Exercise
For each statement, say yes or no depending on whether it agrees with the text on Haile Selassie's reign below, and quote the words from that text that decide it. (a) One reviewer spent five days in Ethiopia in 1984. (b) The official pillow bearer carried 45 pillows of different thicknesses. (c) A reviewer's Ethiopian friends consider the book accurate.

++++ Page text

On a personal note, I spent 5 days in Ethiopia in 1984, still have a baseball cap I was given celebrating the "10th Anniversary of the Ethiopian revolution." Sadly though, Mengistu proved to be just as much a rapacious thug. At the time the country was firmly in the communist orbit--large billboards proclaiming allegiance to Marx, Lenin et al. We were passing a building with a very ordering line of a couple hundred people waiting. A guard saw our white faces, unusual at the time in the country, came to get us, placed us at the head of the line, and that was how we saw the extensive collection of exhibits in the "Haile Selassie crimes museum."
Given an assumed liberty or two in style, this is the best book we will ever have on the rule and delusions of one of the world's unique leaders.
(Note: Review first published at Amazon, USA, on December 12, 2008)
4 of 4 people found the following review helpful
on 19 October 2000
This is a fascinating review of Haile Selassie's reign, told in their own words by people who were in his court. The stories include some really amazing insights into the regime, e.g. the guy who was the official pillow bearer and was responsible for carrying 54 different-thickness pillows (for different height chairs) around the world to place under Selassie's feet so his legs wouldn't dangle. Kapuscinski, by letting the narrators' stories stand as told to him, simultaneously creates a sense of documentary objectivity and of subjectivity in that the stories are personal accounts, and you end up not knowing what to believe. I have some Ethiopian friends who say that the book is full of lies, but raising that very question seems to be the author's point. I highly recommend it to anyone interested in history or, more generally, in the excesses of human existence.

++++++++
++++ Dataset excerpts

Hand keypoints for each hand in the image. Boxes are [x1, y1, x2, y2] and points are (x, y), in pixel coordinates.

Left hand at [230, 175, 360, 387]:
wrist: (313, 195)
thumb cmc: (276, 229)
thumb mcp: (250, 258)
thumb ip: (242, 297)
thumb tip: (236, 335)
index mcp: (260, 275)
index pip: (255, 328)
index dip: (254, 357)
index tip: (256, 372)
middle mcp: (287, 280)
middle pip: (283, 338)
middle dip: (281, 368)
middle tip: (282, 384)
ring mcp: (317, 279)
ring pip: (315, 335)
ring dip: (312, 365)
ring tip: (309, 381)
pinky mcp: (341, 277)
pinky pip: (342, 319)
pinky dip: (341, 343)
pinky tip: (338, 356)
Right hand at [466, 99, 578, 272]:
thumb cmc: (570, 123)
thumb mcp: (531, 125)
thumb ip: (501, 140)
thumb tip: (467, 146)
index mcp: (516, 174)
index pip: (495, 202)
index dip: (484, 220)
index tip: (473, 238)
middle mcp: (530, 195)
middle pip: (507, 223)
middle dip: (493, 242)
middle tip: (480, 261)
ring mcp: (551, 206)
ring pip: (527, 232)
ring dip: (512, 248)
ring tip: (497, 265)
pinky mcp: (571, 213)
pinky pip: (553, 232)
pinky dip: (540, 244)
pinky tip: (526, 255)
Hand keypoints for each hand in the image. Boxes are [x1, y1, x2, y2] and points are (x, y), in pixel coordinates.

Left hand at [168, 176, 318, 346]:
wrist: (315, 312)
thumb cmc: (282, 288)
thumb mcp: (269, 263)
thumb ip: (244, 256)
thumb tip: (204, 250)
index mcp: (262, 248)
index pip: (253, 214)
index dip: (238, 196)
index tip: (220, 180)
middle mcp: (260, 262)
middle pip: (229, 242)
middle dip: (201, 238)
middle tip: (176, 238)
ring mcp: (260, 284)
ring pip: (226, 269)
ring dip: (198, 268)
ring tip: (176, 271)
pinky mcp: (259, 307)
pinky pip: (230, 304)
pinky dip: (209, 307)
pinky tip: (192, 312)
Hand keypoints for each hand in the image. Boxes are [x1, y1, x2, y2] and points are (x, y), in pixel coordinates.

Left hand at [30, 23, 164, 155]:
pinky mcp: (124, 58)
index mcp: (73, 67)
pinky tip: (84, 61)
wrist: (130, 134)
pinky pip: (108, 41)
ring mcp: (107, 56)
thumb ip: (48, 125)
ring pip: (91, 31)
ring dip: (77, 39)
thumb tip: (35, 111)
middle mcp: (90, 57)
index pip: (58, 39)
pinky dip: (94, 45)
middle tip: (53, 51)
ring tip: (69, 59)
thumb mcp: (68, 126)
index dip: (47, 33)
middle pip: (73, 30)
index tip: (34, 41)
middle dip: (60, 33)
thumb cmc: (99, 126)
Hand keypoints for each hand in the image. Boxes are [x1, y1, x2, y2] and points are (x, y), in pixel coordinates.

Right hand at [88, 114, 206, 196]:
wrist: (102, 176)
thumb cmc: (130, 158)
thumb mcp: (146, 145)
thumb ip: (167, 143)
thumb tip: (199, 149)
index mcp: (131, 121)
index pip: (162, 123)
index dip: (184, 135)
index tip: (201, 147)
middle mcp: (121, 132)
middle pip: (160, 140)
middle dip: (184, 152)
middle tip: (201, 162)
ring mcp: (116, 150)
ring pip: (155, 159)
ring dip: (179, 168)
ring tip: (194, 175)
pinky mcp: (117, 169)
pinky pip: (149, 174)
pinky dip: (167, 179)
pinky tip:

++++++++

Written answer
(a) Yes: "I spent 5 days in Ethiopia in 1984"
(b) No: "carrying 54 different-thickness pillows"
(c) No: "I have some Ethiopian friends who say that the book is full of lies"